» TEXT SECTION
How to Collect a Small Claims Judgment
You won your case - but the court will not collect the money for you. A judgment is a court order saying you are owed money; turning that paper into cash is a separate process called enforcement. This guide walks through every legal collection tool, in order, so a defendant who won't pay voluntarily still pays.
Last updated: June 2026 · Reading time: ~9 minutes
Step-by-Step: Turning a Judgment Into Money
Ask for payment in writing
Send the debtor a short letter stating the judgment amount, the case number, and a deadline to pay. Many people pay once they realize a formal judgment exists and that enforcement (with added costs) is next. Keep a copy.
Locate their income and assets
You cannot garnish what you cannot find. Use a debtor's examination (also called an order of examination) to make the debtor disclose their employer, bank, and property under oath. Public records and your own knowledge help too.
Garnish wages or levy the bank
With an employer or bank identified, file the matching enforcement order with the court clerk and have it served. The employer or bank is legally required to withhold and forward funds.
Lien, renew, and collect interest
For larger amounts, record a lien against real estate so you are paid when it sells. Track post-judgment interest and renew the judgment before it expires if it is still unpaid.
Finding the Debtor's Assets
The single most useful collection tool is the debtor's examination. You file a request with the court, and the debtor is ordered to appear and answer questions under oath about where they work, where they bank, what vehicles and property they own, and what other income they receive. If they fail to appear, the court can issue a bench warrant.

» DATA FOR THIS TASK
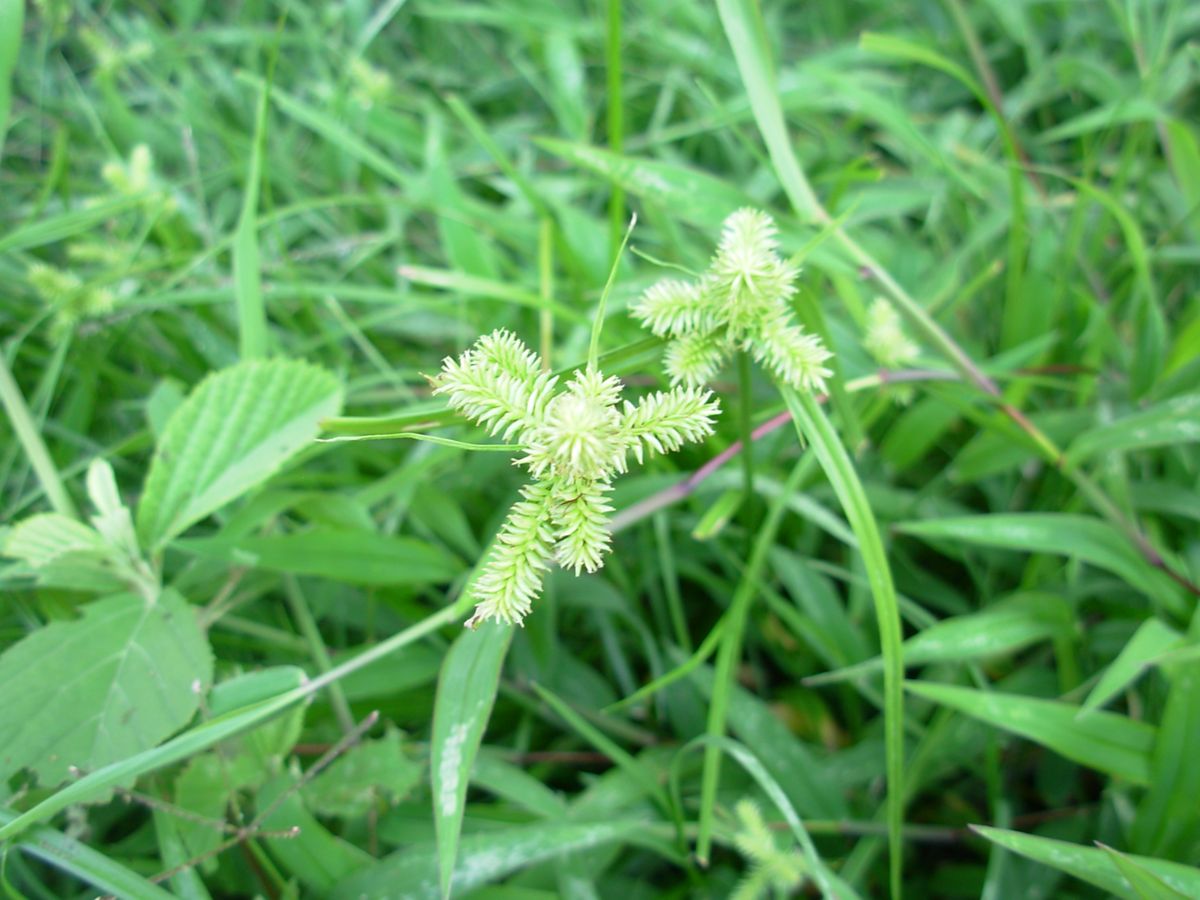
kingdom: Plantae
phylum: Tracheophyta
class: Liliopsida
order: Poales
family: Cyperaceae
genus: Cyperus
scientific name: Cyperus ligularis
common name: Swamp flat sedge
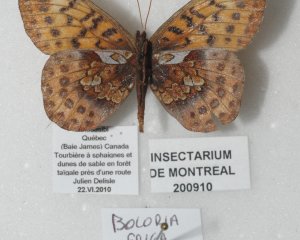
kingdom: Animalia
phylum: Arthropoda
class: Insecta
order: Lepidoptera
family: Nymphalidae
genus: Boloria
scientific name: Boloria frigga
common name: Frigga Fritillary
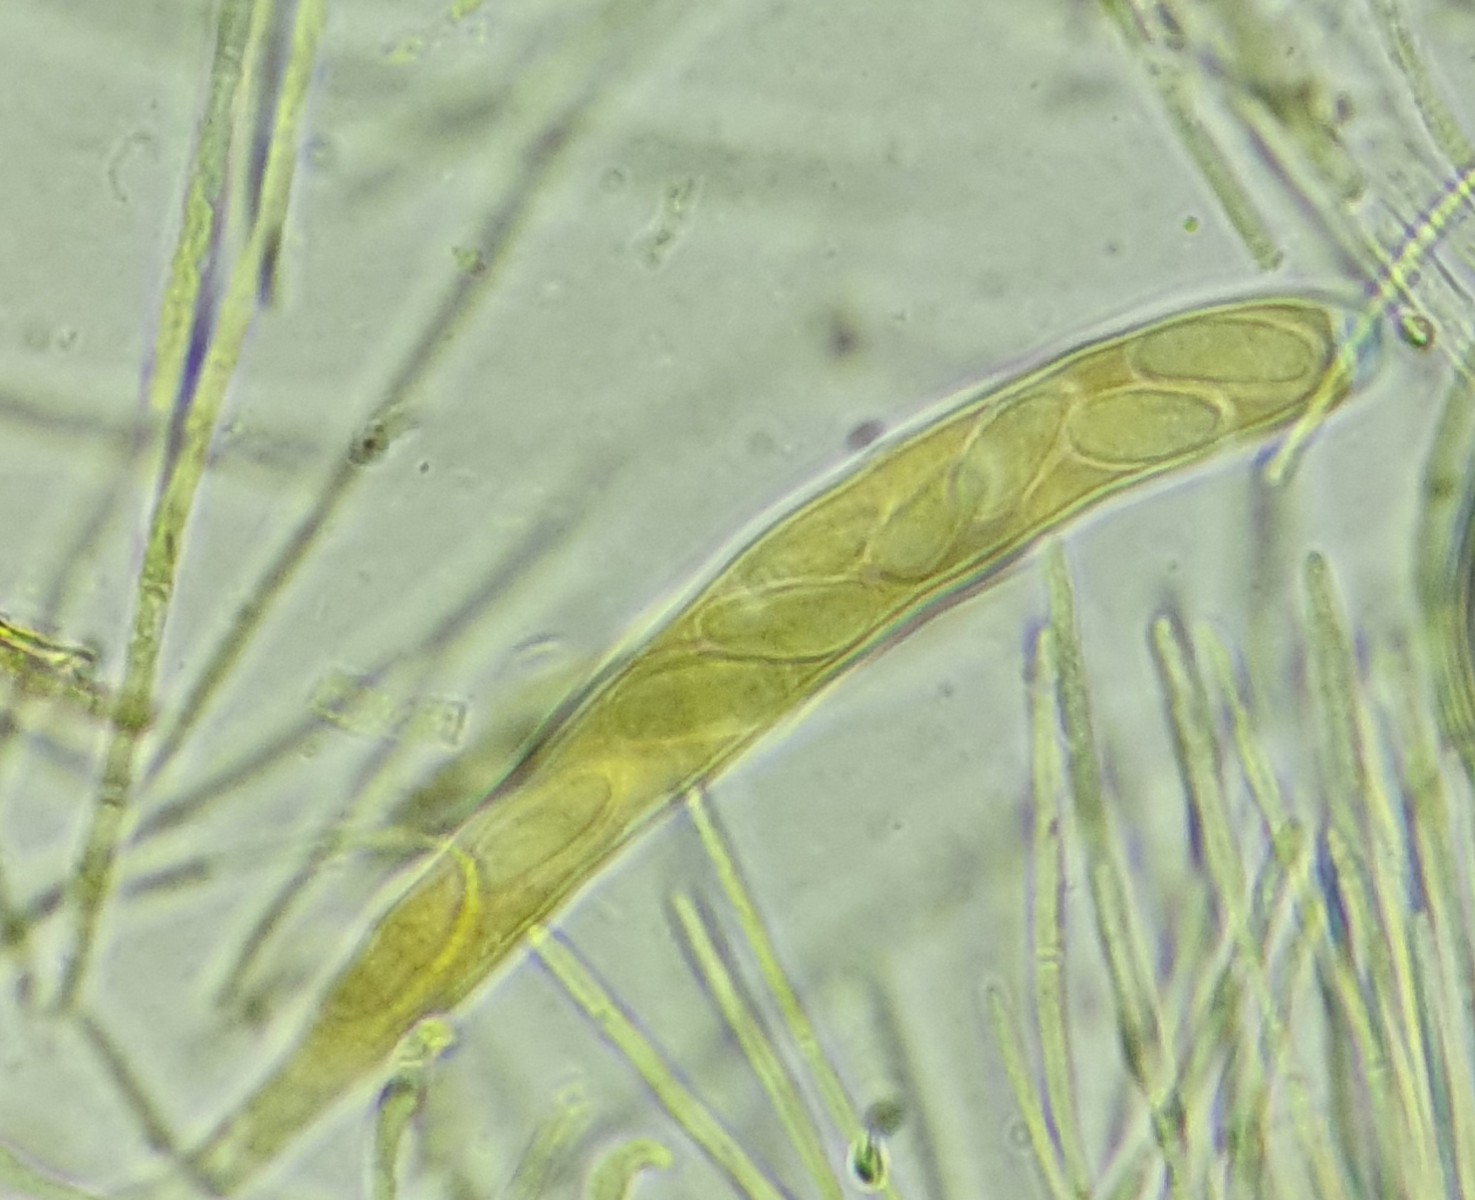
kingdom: Fungi
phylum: Ascomycota
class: Leotiomycetes
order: Helotiales
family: Rutstroemiaceae
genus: Rutstroemia
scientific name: Rutstroemia
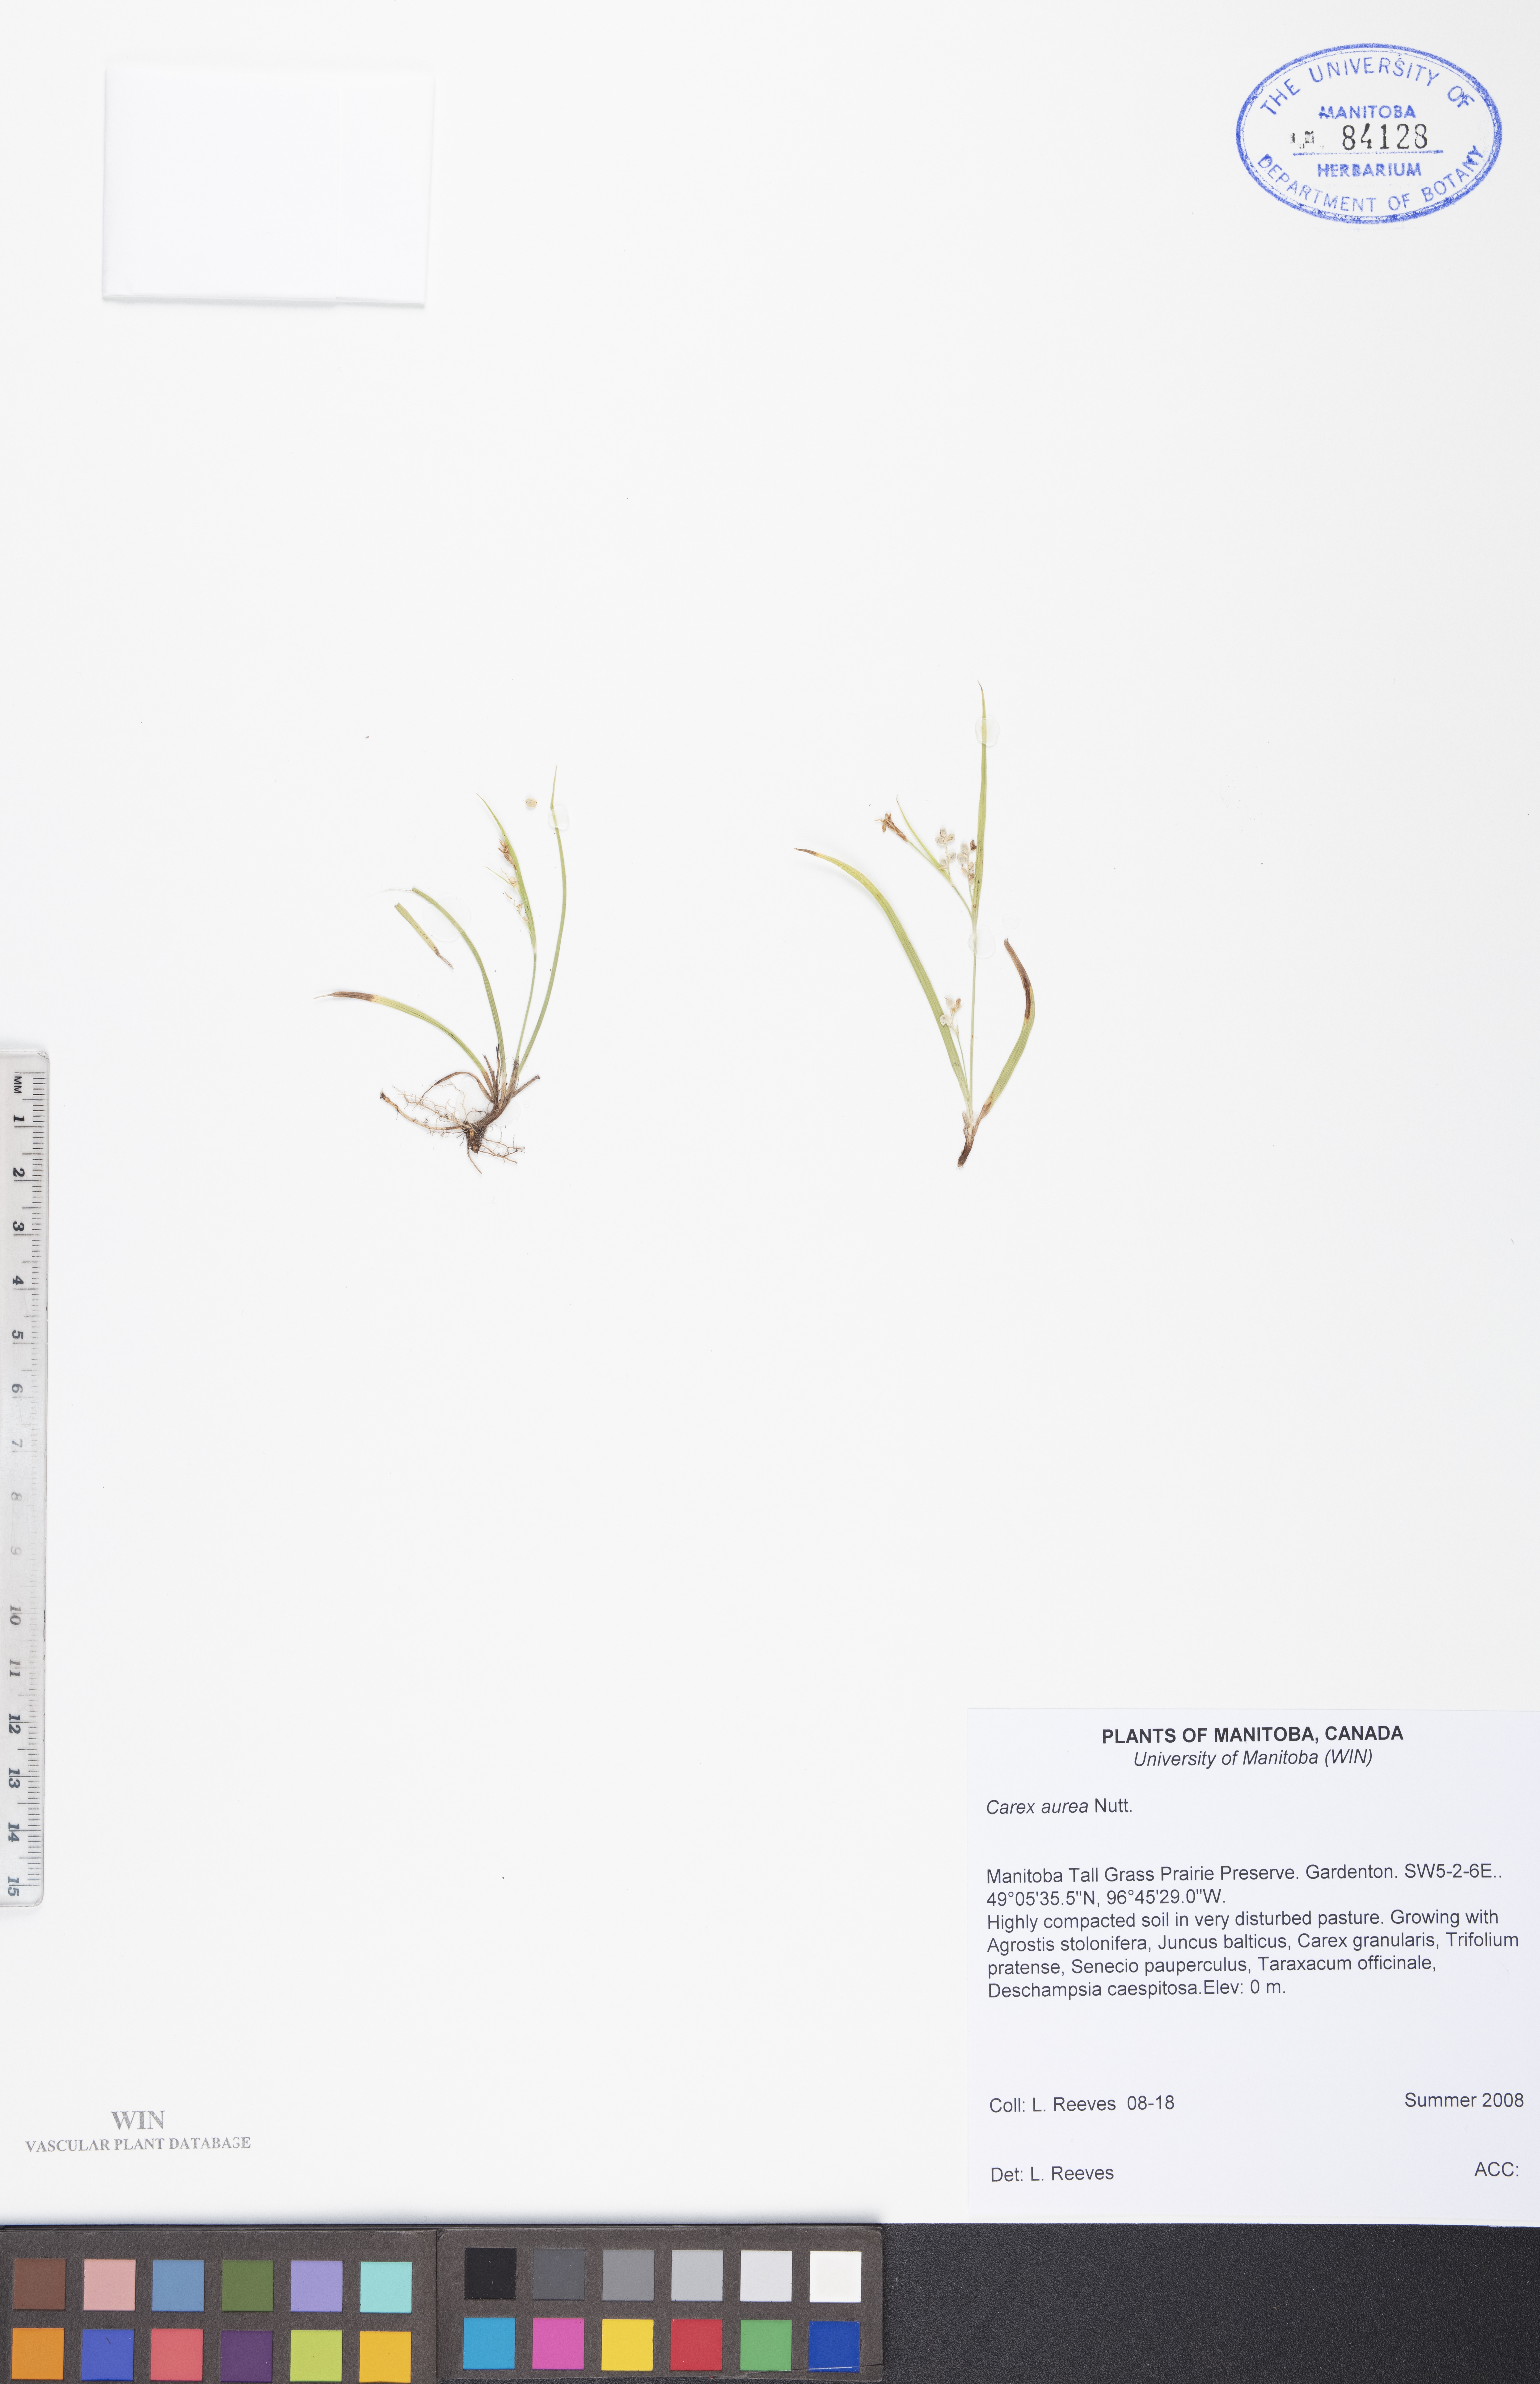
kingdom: Plantae
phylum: Tracheophyta
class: Liliopsida
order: Poales
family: Cyperaceae
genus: Carex
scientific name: Carex aurea
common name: Golden sedge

» REQUIRED WORK
1. Could you quote the whole guide on collecting a small claims judgment, word for word?
2. Can you lay out the lines of the records as a Markdown table with the columns n and Line, one row per line, starting at the line with "phylum: Ascomycota" and continuing through the end of the records, both ends included? Please number the rows, skip any blank lines, and leave the pictures out.

» FULL ANSWERS
1.
How to Collect a Small Claims Judgment
You won your case - but the court will not collect the money for you. A judgment is a court order saying you are owed money; turning that paper into cash is a separate process called enforcement. This guide walks through every legal collection tool, in order, so a defendant who won't pay voluntarily still pays.
Last updated: June 2026 · Reading time: ~9 minutes
Step-by-Step: Turning a Judgment Into Money
Ask for payment in writing
Send the debtor a short letter stating the judgment amount, the case number, and a deadline to pay. Many people pay once they realize a formal judgment exists and that enforcement (with added costs) is next. Keep a copy.
Locate their income and assets
You cannot garnish what you cannot find. Use a debtor's examination (also called an order of examination) to make the debtor disclose their employer, bank, and property under oath. Public records and your own knowledge help too.
Garnish wages or levy the bank
With an employer or bank identified, file the matching enforcement order with the court clerk and have it served. The employer or bank is legally required to withhold and forward funds.
Lien, renew, and collect interest
For larger amounts, record a lien against real estate so you are paid when it sells. Track post-judgment interest and renew the judgment before it expires if it is still unpaid.
Finding the Debtor's Assets
The single most useful collection tool is the debtor's examination. You file a request with the court, and the debtor is ordered to appear and answer questions under oath about where they work, where they bank, what vehicles and property they own, and what other income they receive. If they fail to appear, the court can issue a bench warrant.

2.
| n | Line |
|---|---|
| 1 | phylum: Ascomycota |
| 2 | class: Leotiomycetes |
| 3 | order: Helotiales |
| 4 | family: Rutstroemiaceae |
| 5 | genus: Rutstroemia |
| 6 | scientific name: Rutstroemia |
| 7 | kingdom: Plantae |
| 8 | phylum: Tracheophyta |
| 9 | class: Liliopsida |
| 10 | order: Poales |
| 11 | family: Cyperaceae |
| 12 | genus: Carex |
| 13 | scientific name: Carex aurea |
| 14 | common name: Golden sedge |